* Kaynak Metin:
══════

# time of the day



## hhtt

"time of the day" ifadesinin Türkçe'deki karşılıkları neler olabilir?


----------



## MamaJello

Günün ... vakti. 
Günün ... saati.


----------



## Şafak

hhtt said:


> "time of the day" ifadesinin Türkçe'deki karşılıkları neler olabilir?


Bize bir örnek verebilir misin? Bu ifadeyi cümlede görmek istiyorum. O zaman cümleyi İngilizceden Türkçeye çevirebileceğiz.


----------



## hhtt

Jennifer Weiss said:


> Bize bir örnek verebilir misin? Bu ifadeyi cümlede görmek istiyorum. O zaman cümleyi İngilizceden Türkçeye çevirebileceğiz.



"dusk is the time of the day when the daylight fades."


----------



## Şafak

Bu durumda cümleyi bu şekilde çeviririm:

_Alacakaranlık, gün ışığının kaybolduğu zaman(dır)._

Dürüst olmak gerekirse, cümleyi farklı bir şekilde nasıl tercüme edeceğimi bilmiyorum.


----------



## hhtt

Jennifer Weiss said:


> Bu durumda cümleyi bu şekilde çeviririm:
> 
> _Alacakaranlık,* gün ışığının kaybolduğu* zaman(dır)._
> 
> Dürüst olmak gerekirse, cümleyi farklı bir şekilde nasıl tercüme edeceğimi bilmiyorum.

══════

* Ham Veriler:
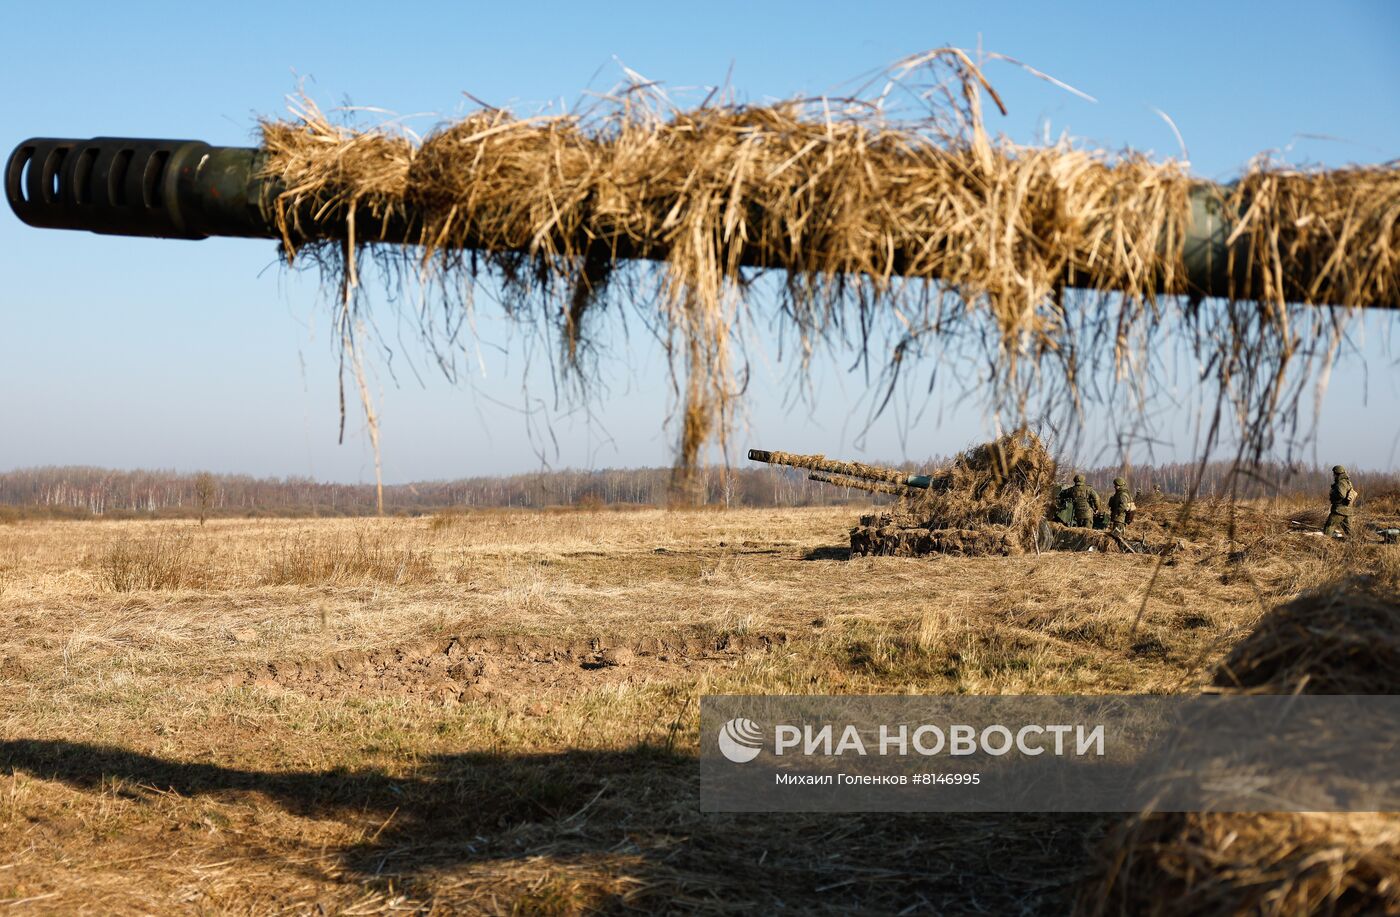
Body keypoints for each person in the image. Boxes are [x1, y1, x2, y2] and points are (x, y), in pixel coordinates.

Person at [1322, 465, 1358, 538]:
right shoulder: (1347, 482)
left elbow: (1342, 495)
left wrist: (1333, 494)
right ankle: (1356, 542)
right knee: (1350, 532)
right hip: (1348, 510)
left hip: (1339, 510)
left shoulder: (1340, 483)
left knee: (1329, 527)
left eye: (1334, 474)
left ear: (1337, 474)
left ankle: (1325, 542)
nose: (1333, 475)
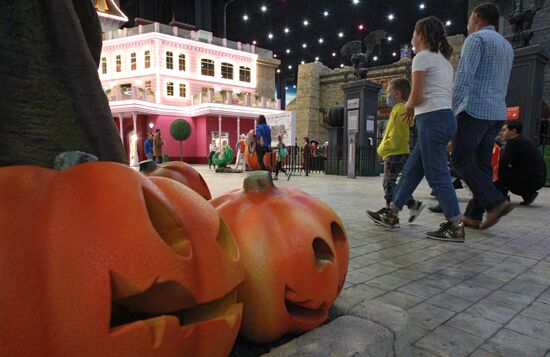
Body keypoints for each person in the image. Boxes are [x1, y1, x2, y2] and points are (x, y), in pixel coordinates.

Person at [367, 16, 464, 242]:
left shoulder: (421, 58)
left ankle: (456, 225)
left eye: (413, 33)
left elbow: (418, 95)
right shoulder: (444, 62)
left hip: (431, 119)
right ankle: (392, 213)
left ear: (421, 35)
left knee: (437, 174)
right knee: (411, 170)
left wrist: (408, 106)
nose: (411, 38)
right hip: (443, 118)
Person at [451, 2, 515, 230]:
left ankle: (495, 202)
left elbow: (464, 77)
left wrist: (450, 109)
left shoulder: (476, 39)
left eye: (469, 19)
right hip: (497, 112)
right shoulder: (507, 46)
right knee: (481, 163)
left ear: (476, 17)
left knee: (459, 159)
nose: (468, 24)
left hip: (475, 110)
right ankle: (473, 215)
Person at [366, 78, 425, 225]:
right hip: (399, 152)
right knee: (396, 183)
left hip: (394, 153)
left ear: (397, 94)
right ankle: (412, 204)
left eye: (388, 93)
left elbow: (396, 136)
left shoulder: (399, 111)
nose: (387, 96)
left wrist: (382, 148)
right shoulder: (401, 109)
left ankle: (390, 214)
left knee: (389, 184)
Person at [494, 121, 547, 206]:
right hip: (536, 179)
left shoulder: (514, 143)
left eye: (504, 130)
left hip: (532, 179)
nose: (502, 133)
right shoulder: (520, 140)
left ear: (513, 131)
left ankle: (502, 198)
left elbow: (503, 163)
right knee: (504, 171)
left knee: (499, 172)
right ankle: (528, 195)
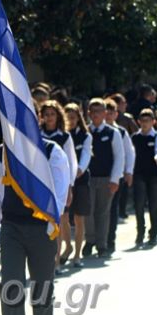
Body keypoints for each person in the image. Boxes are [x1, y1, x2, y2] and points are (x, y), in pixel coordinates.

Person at [0, 133, 69, 315]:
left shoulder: (52, 151)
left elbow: (60, 193)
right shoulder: (0, 153)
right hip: (12, 227)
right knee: (11, 285)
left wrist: (51, 224)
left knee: (42, 288)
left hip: (41, 227)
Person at [38, 100, 77, 268]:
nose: (49, 117)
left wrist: (69, 187)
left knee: (58, 221)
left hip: (59, 184)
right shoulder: (37, 135)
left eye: (52, 114)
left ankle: (56, 262)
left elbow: (71, 163)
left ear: (58, 116)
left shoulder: (65, 137)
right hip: (42, 183)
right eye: (46, 114)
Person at [83, 98, 123, 258]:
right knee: (88, 212)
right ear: (89, 113)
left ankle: (102, 244)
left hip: (107, 178)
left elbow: (119, 157)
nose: (96, 114)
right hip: (88, 179)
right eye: (93, 111)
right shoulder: (85, 131)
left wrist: (115, 179)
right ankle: (89, 241)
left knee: (103, 212)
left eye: (100, 111)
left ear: (105, 113)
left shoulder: (113, 132)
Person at [104, 98, 135, 253]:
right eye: (106, 112)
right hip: (99, 175)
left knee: (112, 208)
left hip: (116, 175)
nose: (108, 116)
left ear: (116, 114)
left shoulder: (121, 132)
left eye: (111, 113)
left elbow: (129, 153)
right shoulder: (93, 130)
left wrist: (128, 171)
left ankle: (110, 240)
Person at [130, 109, 157, 246]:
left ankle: (153, 233)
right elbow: (131, 154)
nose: (145, 123)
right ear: (139, 122)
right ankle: (140, 233)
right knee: (139, 204)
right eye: (143, 121)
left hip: (154, 175)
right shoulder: (135, 137)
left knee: (154, 205)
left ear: (153, 122)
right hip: (138, 174)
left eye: (148, 121)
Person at [64, 103, 92, 267]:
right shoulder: (61, 135)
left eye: (73, 117)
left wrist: (78, 171)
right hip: (63, 182)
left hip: (80, 181)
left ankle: (77, 255)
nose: (70, 121)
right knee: (63, 218)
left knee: (79, 218)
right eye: (67, 117)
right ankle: (67, 247)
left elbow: (85, 157)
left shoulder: (85, 136)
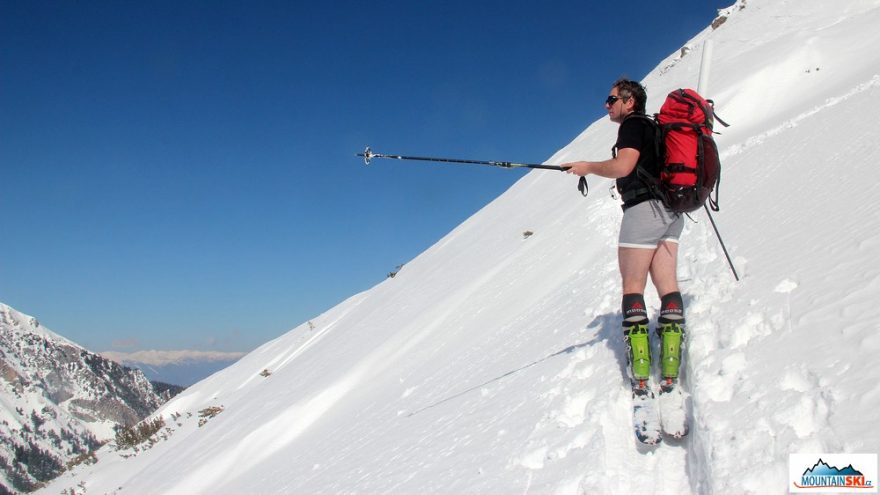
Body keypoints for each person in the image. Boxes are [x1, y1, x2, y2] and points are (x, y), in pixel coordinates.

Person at [562, 78, 686, 389]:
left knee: (633, 284)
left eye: (612, 98)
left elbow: (624, 166)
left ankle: (641, 371)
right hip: (671, 211)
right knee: (667, 285)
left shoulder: (632, 125)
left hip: (643, 210)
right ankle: (671, 366)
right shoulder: (655, 128)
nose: (606, 104)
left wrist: (587, 166)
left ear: (629, 102)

══════

* Görev Listesi:
1. "time of the day" ifadesinin çevirisiyle ilgili forum yazışmasında gönderi başlıklarında yer alan farklı kullanıcı adlarının hepsini sıralayın.
2. "time of the day" ifadesinin çevirisiyle ilgili forum yazışmasını, gösterilen son satırdan sonrasını yazarak sürdürün.
Öğeler başka bir kaynaktan alınmıştır.

* Yanıtlar:
1. hhtt, MamaJello, Şafak

2.
Ben de tam bilmiyorum. Belki de "*gündüz aydınlığının kararmaya başladığı*" veya "*aydınlığın iyice zayıfladığı*" olabilir.


----------



## RimeoftheAncientMariner

sanırım "gün yüzü"

she won't give you the time of   day - çok çektirecek sana

ama doğru kullanım

" the time of day "


----------



## RimeoftheAncientMariner

ama benim örneklerim sizin cümlenizi karşılamaz


"dusk is the time of the day when the daylight fades."

gün ışığının kararması(dusk - akşam karanlığı )   günün gün ışığının solduğu vakittir.

From Dusk 'Til Dawn 

diye de bir film vardır.

çok üst üste post olduysa lütfen bir mod silsin.

Teşekkürler!


----------



## hhtt

RimeoftheAncientMariner said:


> çok üst üste post olduysa lütfen bir mod silsin.



Üst üste post olması daha iyi.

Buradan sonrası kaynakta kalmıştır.